GPs are not the weak point of the NHS. They're the major triage service for the entire NHS, reducing and preventing unnecessary patient contact in secondary care, without which the NHS would rapidly fail. A single GP can see 35 to 40 patients a day and they provide the country and provide nearly 1.5 million appointments a day all while the number of GPs falls because there are simply better working conditions privately or over seas. While you think they're paid unreasonably well, they aren't and many surgeries face bankruptcy. The pay, working conditions, terrible hours as well as the negative public opinion and ruthless abuse, all led by tabloids and false information from the Conservative government are other reasons why GPs are leaving in droves for far better lives elsewhere. The remaining few man a sinking ship, holding it together by working harder and longer without additional pay based solely on their good will.
The country perceive them as capable of providing emergency care, but thisnhas never been the case. Patients think GPs can and should do everything for them, but there is a relatively limited remit in which GPs work, that is actually contracted work. Many requests by patients are not contracted work. Much of what is requested falls outside of what they are legally indemnified to cover/treat.

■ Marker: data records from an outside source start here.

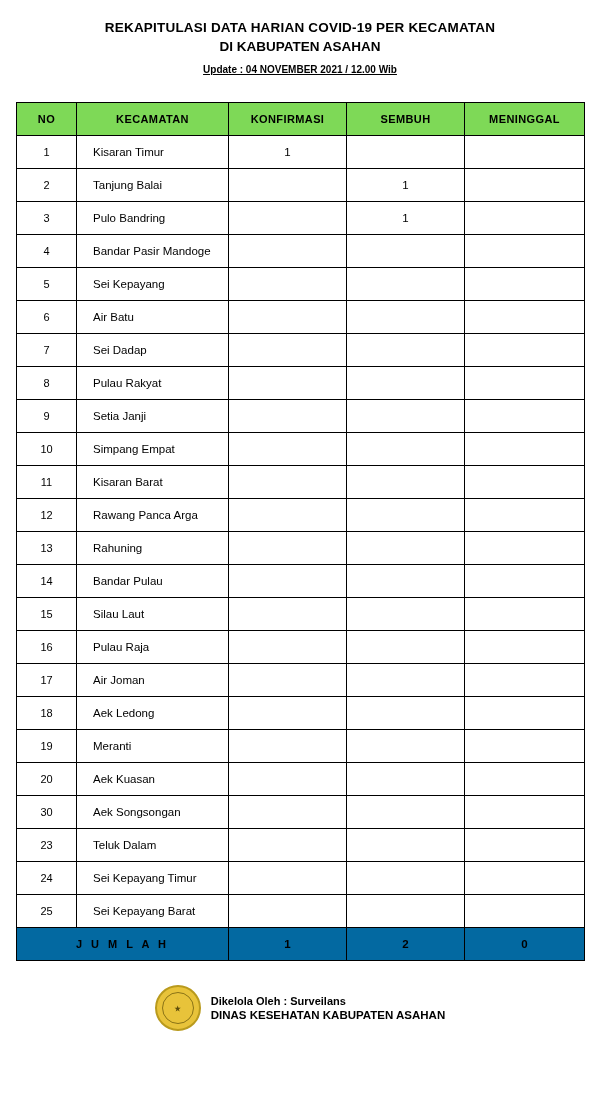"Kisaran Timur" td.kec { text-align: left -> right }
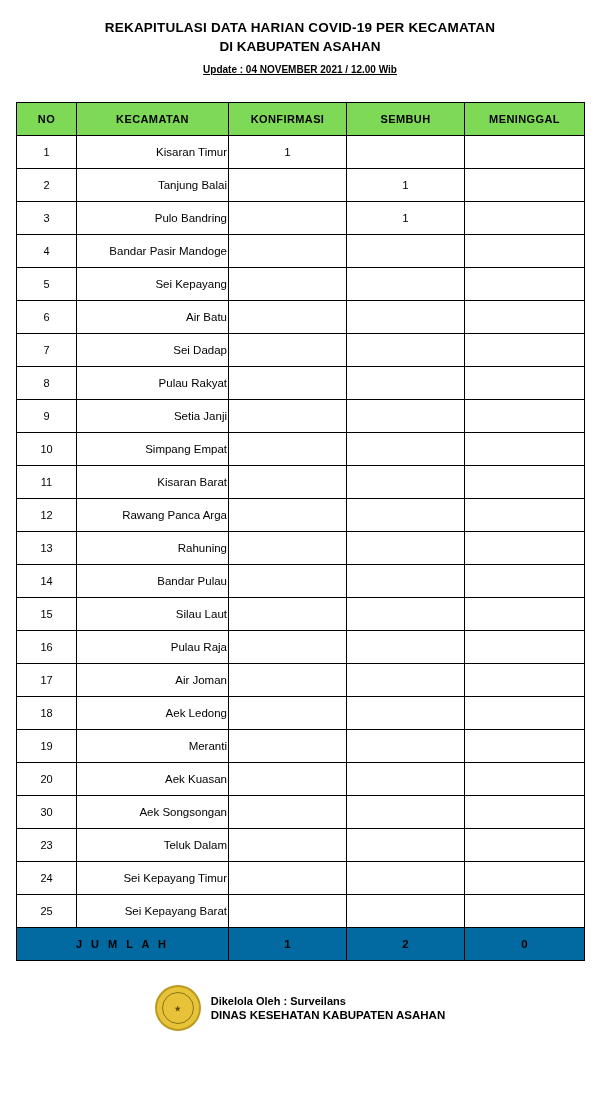"25" tr { html: <tr> <td>25</td> <td>Sei Kepayang Barat</td> <td></td> <td></td> <td></td> </tr> -> none }
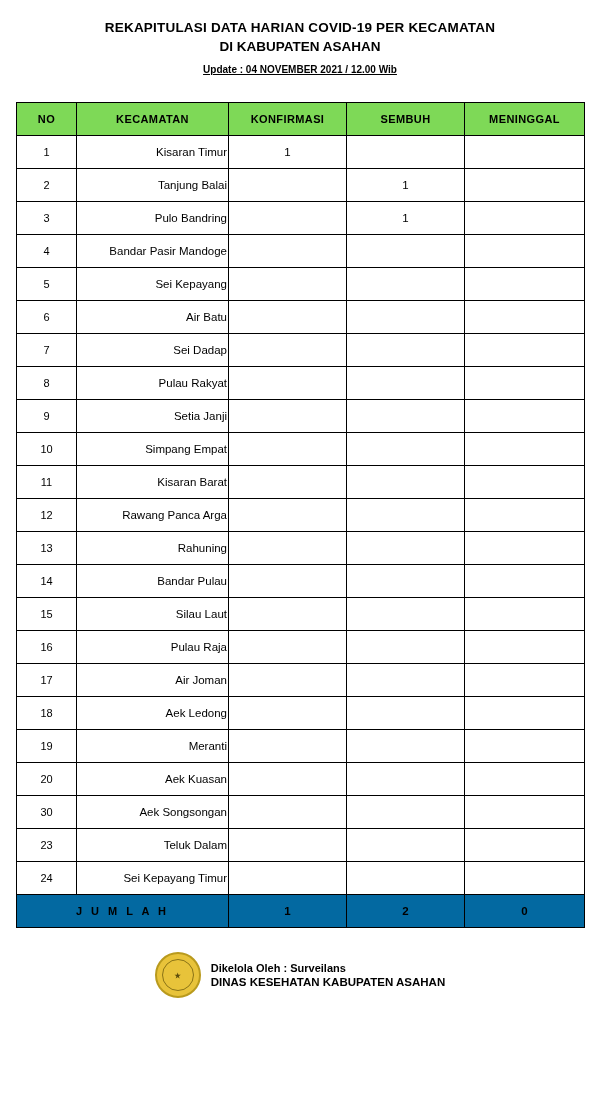"J U M L A" tfoot td { background: #0369a1 -> #ef4444 }
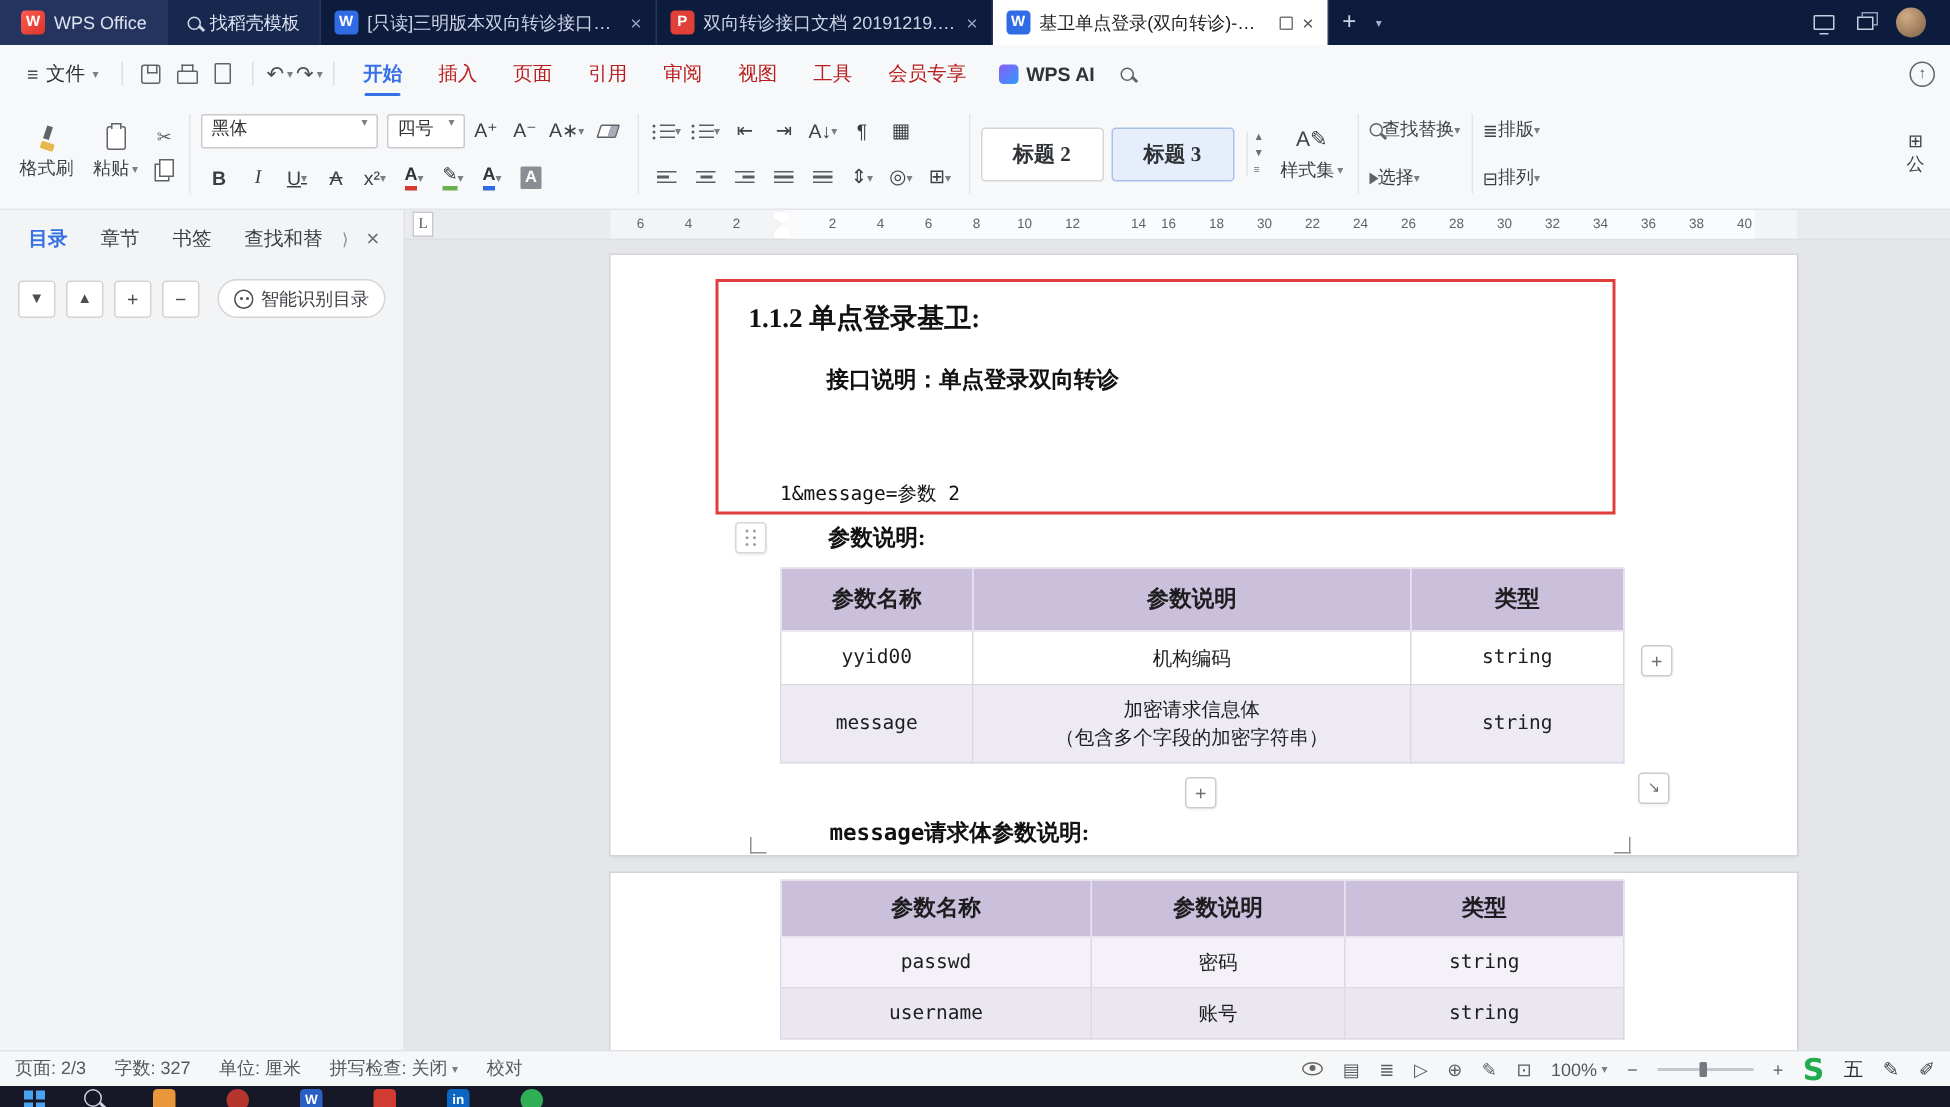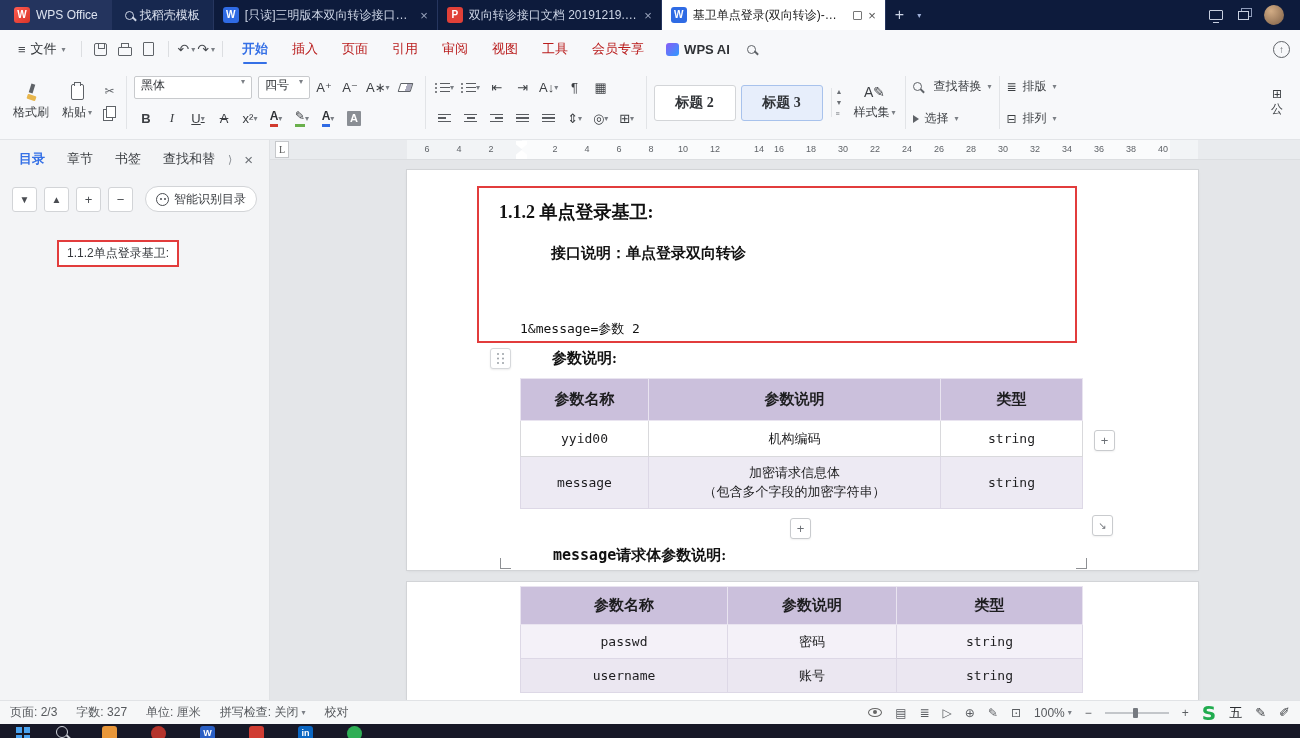"查找替换" .duo .trow { gap: 6px -> 0 }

Since COVID, GPs have had nearly double the amount of people requiring their attention. This is because they have new patients, as yet not referred or not treated, and they have patients already referred to secondary care, waiting vastly longer due to waiting times for their secondary care doctors input. Yet they need to wait and while their condition worsens, they seek repeat input from their GP. It has also led to your 'basic GP' treating ans managing more and more specialist conditions without the funding or resources. People think they're 'part time' however the typical 40 hour week is easily compressed into 3.5 days with their hours often being 10 to 12 hours a day. You also probably haven't a clue that around appointments and patient contact, they have hours of paperwork, blood tests and results to attend to. Most 10min appointments require at least a further 5 to 10 minutes, often longer, on this aspect of their vocation. And 'lunch'? Well the majority provide home visits at this time so aren't doing such administration work during a sit down lunch. People claim.GPs sit and drink tea all day. I'm.sure being offered a cup of tea by a co-worker is often the first and last thing many GPs have had the chance to drink. There were reports that GPs were often so busy that they felt they couldn't leave their office to simply go to the loo. People think that an empty waiting room means a quiet day! An empty waiting room means everyone is working and appointments are running on time. People moan that they can't get an appointment. Inrefer you to what I mentioned above re double the patient load and repeat attenders not yet seen by secondary care due to waiting times, which isnt controlled by GPs, but rather hospitals. You cant get through on the phone because GPs have limited staff, and limited phones. They arent a call centre, and they don't have the funds to simply expand, given the vast cut backs to primary care, as caused by your delightful government and the now defunct NHS England. GP surgeries, GPs and their associated care professionals and staff are the backbone of the NHS. Not the weak point.